DAVAO CITY—Acting Mayor Sebastian “Baste” Duterte recently received four 40-footer refrigerated containers from the National Food Authority and Food Terminal Inc. (FTI) for the Davao City Food Terminal Complex (DFTC).
Duterte and City Agriculturist Leo Brian Leuterio received the storage facilities from NFA Administrator Atty. Judy Carol L. Dansal, FTI President Robert S. Tan, and NFA XI Manager Dianne A. Silva.
The city information office said the cold storage facility is a component of the Regional Food Terminal Program of the NFA and FTI to serve as as a post-harvest facility and storage “if there is an oversupply of fruits and vegetables during harvest seasons.”
Each facility costs P17 million.
The donation came as the city is in the final stages of crafting the Implementing Rules and Regulations (IRR) for the operation of the DFTC.
Leuterio said the IRR may be completed in April. His office has been coordinating with other offices and agencies which form the technical working group. The IRR was also regularly referred to the City Legal Office to ensure that it was aligned with the other laws.
The food terminal structure has been long completed, he added.
The City Cooperative Development Office (CCDO), meantime, has rolled out another round of “Coop Serbisyo Caravan” to boost the organizational viability and business sustainability of the micro and small cooperatives.

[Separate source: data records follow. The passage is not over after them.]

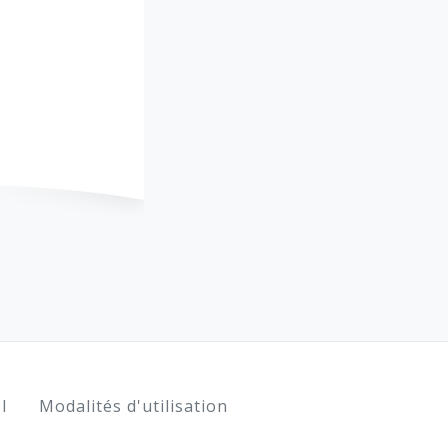
l
Modalités d'utilisation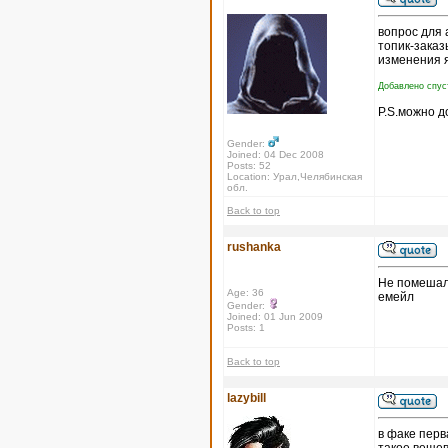
вопрос для
топик-заказ
изменения я
Добавлено спуст
P.S.можно 
Gender:
Joined: 04 Dec 2008
Posts: 52
Location: Урал,Челябинская
обл.
Back to top
rushanka
Не помешало
Age: 36
емейл
Gender:
Joined: 01 Jun 2009
Posts: 1
Back to top
lazybill
в факе перв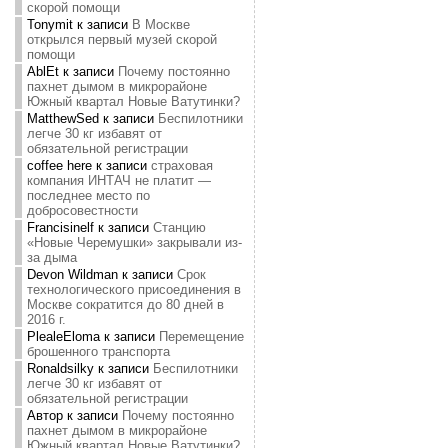
скорой помощи
Tonymit
к записи
В Москве
открылся первый музей скорой
помощи
AblEt
к записи
Почему постоянно
пахнет дымом в микрорайоне
Южный квартал Новые Ватутинки?
MatthewSed
к записи
Беспилотники
легче 30 кг избавят от
обязательной регистрации
coffee here
к записи
страховая
компания ИНТАЧ не платит —
последнее место по
добросовестности
Francisinelf
к записи
Станцию
«Новые Черемушки» закрывали из-
за дыма
Devon Wildman
к записи
Срок
технологического присоединения в
Москве сократится до 80 дней в
2016 г.
PlealeEloma
к записи
Перемещение
брошенного транспорта
Ronaldsilky
к записи
Беспилотники
легче 30 кг избавят от
обязательной регистрации
Автор
к записи
Почему постоянно
пахнет дымом в микрорайоне
Южный квартал Новые Ватутинки?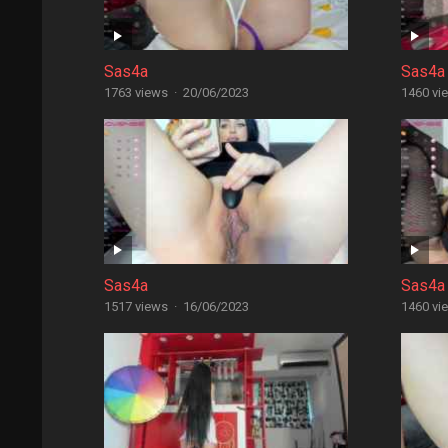
Sas4a
Sas4a
1763 views
·
20/06/2023
1460 vi
Sas4a
Sas4a
1517 views
·
16/06/2023
1460 vi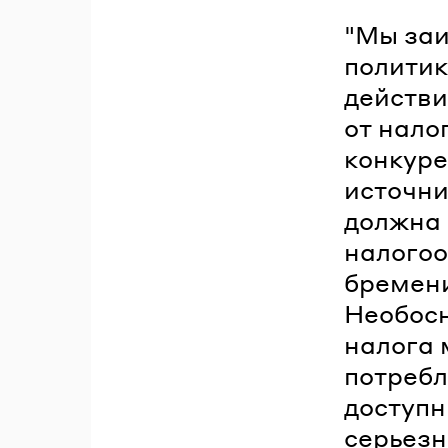
"Мы заи
политик
действи
от нало
конкуре
источни
должна 
налогоо
бремени
Необосн
налога 
потребл
доступн
серьезн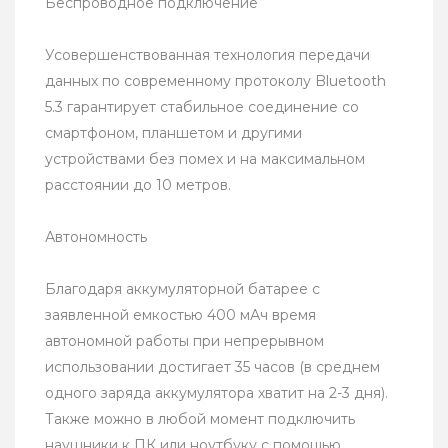
Беспроводное подключение
Усовершенствованная технология передачи
данных по современному протоколу Bluetooth
5.3 гарантирует стабильное соединение со
смартфоном, планшетом и другими
устройствами без помех и на максимальном
расстоянии до 10 метров.
Автономность
Благодаря аккумуляторной батарее с
заявленной емкостью 400 мАч время
автономной работы при непрерывном
использовании достигает 35 часов (в среднем
одного заряда аккумулятора хватит на 2-3 дня).
Также можно в любой момент подключить
наушники к ПК или ноутбуку с помощью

The caravan runs from April 4 to April 29 and by district schedule. It started in Calinan District on April 4, in Toril District on April 8 and in Marilog District on April 12. After the Holy Week, the caravan would be in Talomo District on April 19, in Buhangin District on April 20, in Tugbok District on April 21-22, in the Poblacion area on April 25 and in Paquibato District on April 29.
Luzminda C. Eblamo, CCDO officer in charge, said the caravan will clarify issues and concerns among cooperatives, mainly on organizational matters and continuity programs. This would comprise what the office describes as “part of the social recovery efforts of the city government to help micro and small cooperatives.”
“We have 756 cooperatives in Davao City as of 2020. Of the 756, only 400 are, what we call, operating coops. So the number is quite big.
There are more than 300 coops for dissolution. These are those who are non-compliant. And these are the cooperatives that we are trying to help,” Eblamo said.
“Statistics would tell us that for the past three years that we conducted this Serbisyo Caravan, we increased the number of the compliant cooperative. This is why we make sure that we do it every first quarter of the year,” she added.
She said the Coop Serbisyo Caravan is a form of one-stop shop for these cooperatives.
“If our cooperatives want to go to the Department of Agriculture to ask for programs that they can avail, they can go to the desk of City Agriculturist Office, it is only an example,” she said, adding that her office, as an accredited training provider by CDA, can help provide trainings for the cooperatives.